A palavra de ordem era formarmos grupos de dez pessoas e aguardar outras instruções.

A um sinal do professor, saímos correndo em direção à cerca, cortamos alguns fios com o alicate e montamos em minutos uma casinha de bambus coberta de lona preta.

Seria só isso?, pensei comigo. Foi quando de uma moita saiu o Stédile com um cronômetro e me espinafrou na frente de outros companheiros, dizendo que eu iria ter de passar antes pela academia de ginástica do MST, com personal training e tudo. Estava muito gordo, disse ele. Teria acompanhamento médico, dieta específica e exames de colesterol atualizado dia-a-dia. Um companheiro invasor teria de ser raquítico, ter olheiras e face encovada, afirmou. Deveria também deixar de lado essa minha barba grisalha tornando-a desgrenhada e mal feita. E não carregar peso-morto, certamente se referindo à minha Smith-Corona 1956 que não largo por nada.

Um senhor de terno e gravata, destoando de todos os companheiros presentes, ria às bandeiras despregadas. Soube depois que era o Ministro da Agricultura que viera de Brasília prestigiar a inauguração da escola, não acreditando ver um senhor de respeito e com uma máquina de escrever nas mãos, cortando arame farpado, montando barraca de lona preta e arfando como um asmático.

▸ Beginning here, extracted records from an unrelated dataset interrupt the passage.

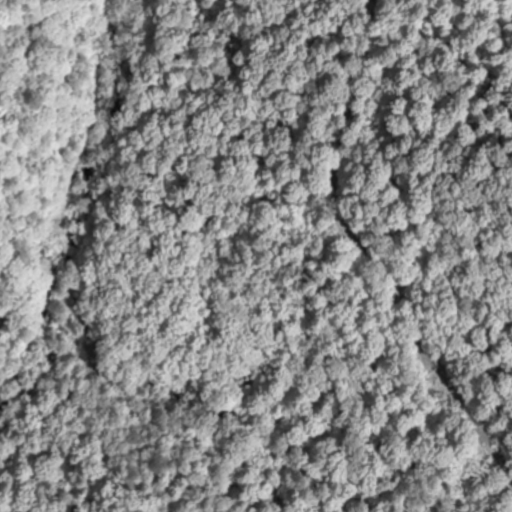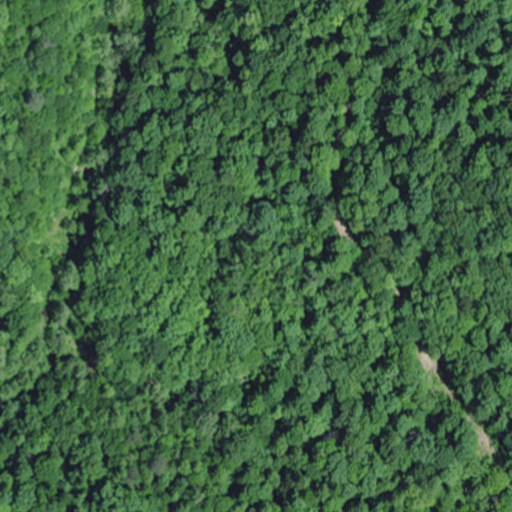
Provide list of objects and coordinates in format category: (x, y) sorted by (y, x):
road: (81, 248)
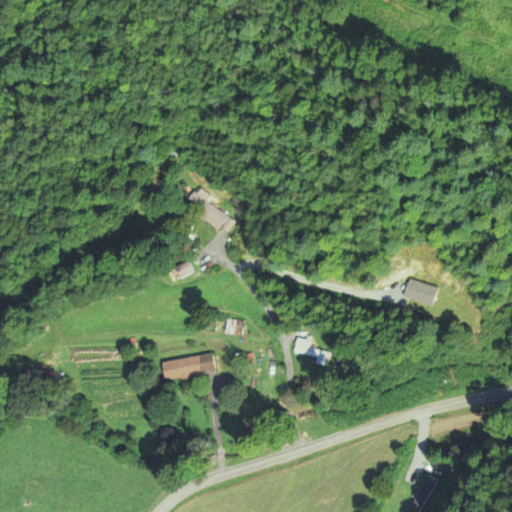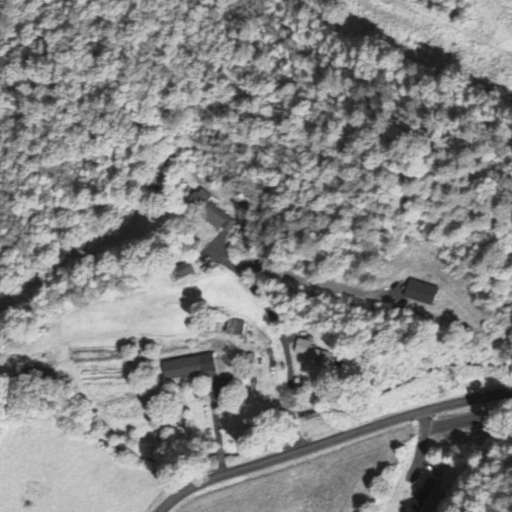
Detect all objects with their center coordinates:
building: (206, 210)
building: (184, 271)
building: (419, 294)
building: (309, 353)
building: (187, 369)
road: (329, 441)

A aula continuou com o esquartejamento de uma vaca de papelão previamente montada do outro lado da cerca. Em seguida vieram as mulheres, cada qual com oito ou mais filhos e um bando de cachorros vira-latas, que devem ter passado também pela academia de ginástica do MST tal o número de costelas à mostra.

Porcos, cabritos e éguas raquíticas adentraram em seguida, acompanhados de uma fila de Corcéis II, Opalas verdes com paralamas laranja, kombis sem portas e alguns volksvagens sem escapamento.

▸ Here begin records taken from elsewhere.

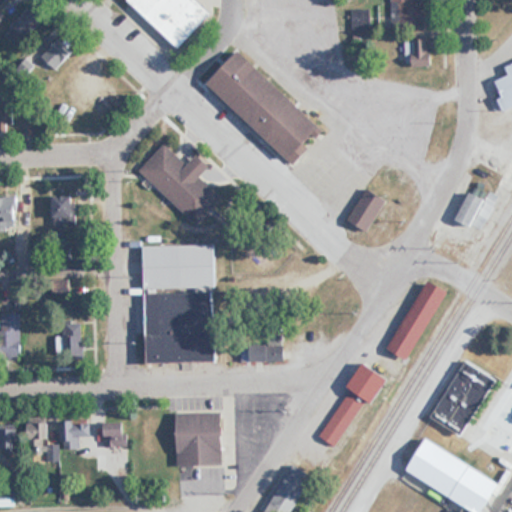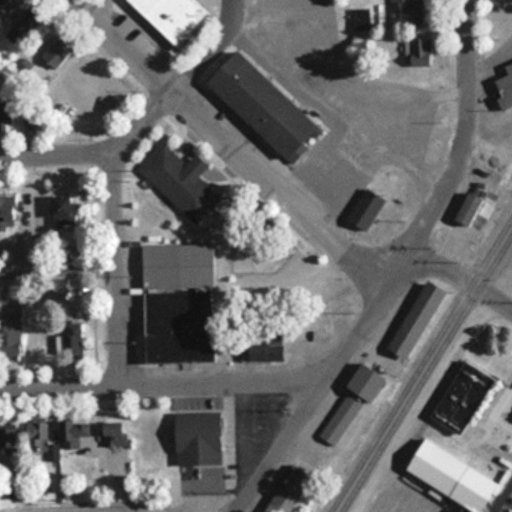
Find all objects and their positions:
building: (406, 12)
building: (175, 16)
building: (24, 27)
building: (55, 49)
road: (212, 50)
road: (492, 50)
building: (415, 52)
building: (506, 88)
building: (268, 106)
building: (7, 111)
road: (491, 125)
road: (237, 145)
road: (465, 153)
road: (100, 156)
building: (183, 181)
building: (471, 208)
building: (369, 209)
building: (64, 210)
building: (9, 212)
road: (117, 271)
road: (465, 279)
building: (55, 288)
building: (182, 303)
building: (421, 319)
building: (11, 332)
building: (268, 352)
railway: (421, 364)
railway: (426, 374)
road: (169, 383)
building: (464, 396)
building: (359, 399)
road: (319, 401)
building: (75, 432)
building: (36, 435)
building: (116, 438)
building: (202, 439)
building: (9, 440)
building: (441, 467)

Quando a bandeira do MST foi içada em um mastro de bambu, com o Stédile a discursar com fundo musical de vários rádios tocando Bruno e Marrone ao mesmo tempo, eu e o Goodson fugimos para a nossa Kombi verde abacate – comprada de segunda mão no Ceasa – e fomos invadir o McDonald’s da Avenida Paulista, onde esquartejamos dois big-macs em questão de segundos.


* Stan O. Laurel, apaixonado pela “apple pie”, tradicional especialidade norte-americana, e fã de todo tipo de fast-food, confessa que, embora passando fome no acampamento do MST, gostou muito do sabor do ensopado de abóbora, quiabo, agrião e frango-capão que lhe serviram.